The answer must consist of every line below that contains the word "Kelulut".

*Task data:*
--*--

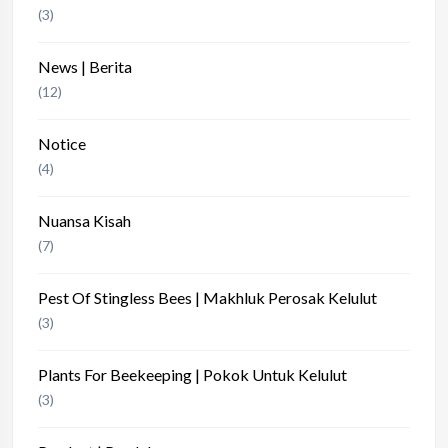
(3)
News | Berita
(12)
Notice
(4)
Nuansa Kisah
(7)
Pest Of Stingless Bees | Makhluk Perosak Kelulut
(3)
Plants For Beekeeping | Pokok Untuk Kelulut
(3)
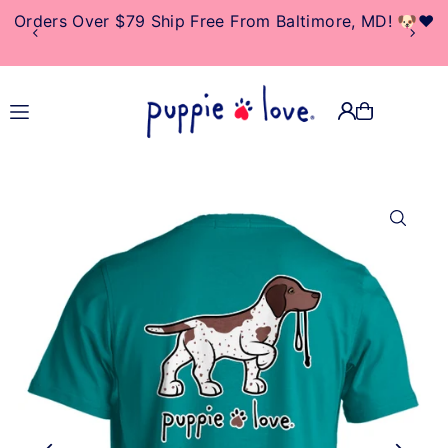
Orders Over $79 Ship Free From Baltimore, MD! 🐶❤️
TRANSLATION MISSING:
EN.ACCESSIBILITY.SKIP_TO_TEXT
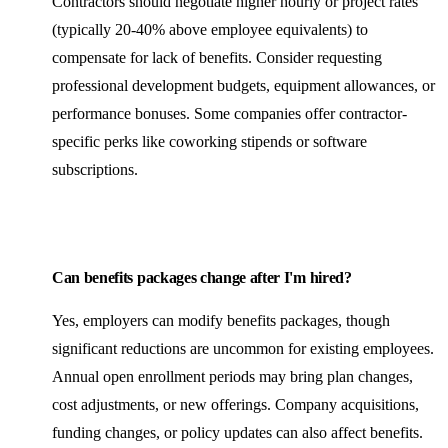
Contractors should negotiate higher hourly or project rates
(typically 20-40% above employee equivalents) to
compensate for lack of benefits. Consider requesting
professional development budgets, equipment allowances, or
performance bonuses. Some companies offer contractor-
specific perks like coworking stipends or software
subscriptions.
Can benefits packages change after I'm hired?
Yes, employers can modify benefits packages, though
significant reductions are uncommon for existing employees.
Annual open enrollment periods may bring plan changes,
cost adjustments, or new offerings. Company acquisitions,
funding changes, or policy updates can also affect benefits.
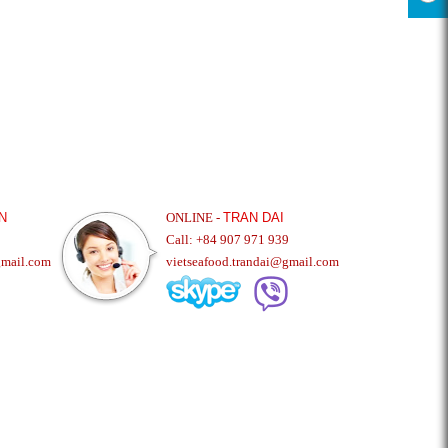
N
ONLINE -
TRAN DAI
Call: +84 907 971 939
gmail.com
vietseafood.trandai@gmail.com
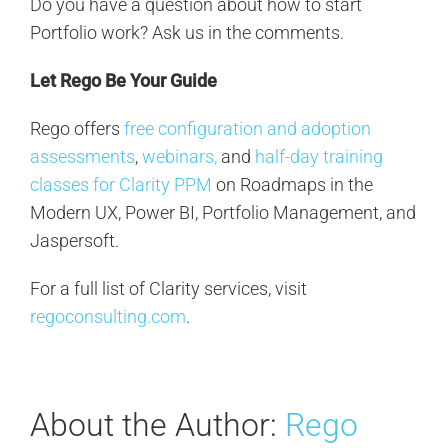
Do you have a question about how to start
Portfolio work? Ask us in the comments.
Let Rego Be Your Guide
Rego offers
free configuration and adoption
assessments
,
webinars,
and
half-day training
classes for Clarity PPM
on Roadmaps in the
Modern UX, Power BI, Portfolio Management, and
Jaspersoft.
For a full list of Clarity services, visit
regoconsulting.com
.
About the Author:
Rego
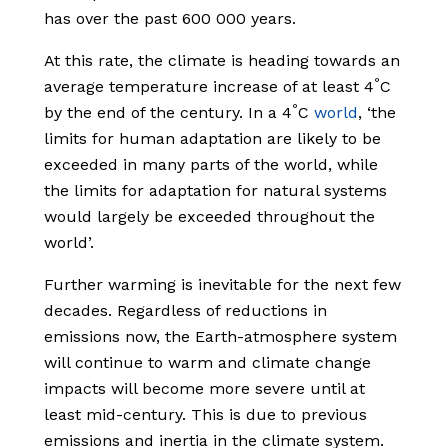
has over the past 600 000 years.
At this rate, the climate is heading towards an
°
average temperature increase of at least 4
C
°
by the end of the century. In a 4
C
world
, ‘the
limits for human adaptation are likely to be
exceeded in many parts of the world, while
the limits for adaptation for natural systems
would largely be exceeded throughout the
world’.
Further warming is inevitable for the next few
decades. Regardless of reductions in
emissions now, the Earth-atmosphere system
will continue to warm and climate change
impacts will become more severe until at
least mid-century. This is due to previous
emissions and inertia in the climate system.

--*--

*Answer to this exercise:*
Pest Of Stingless Bees | Makhluk Perosak Kelulut
Plants For Beekeeping | Pokok Untuk Kelulut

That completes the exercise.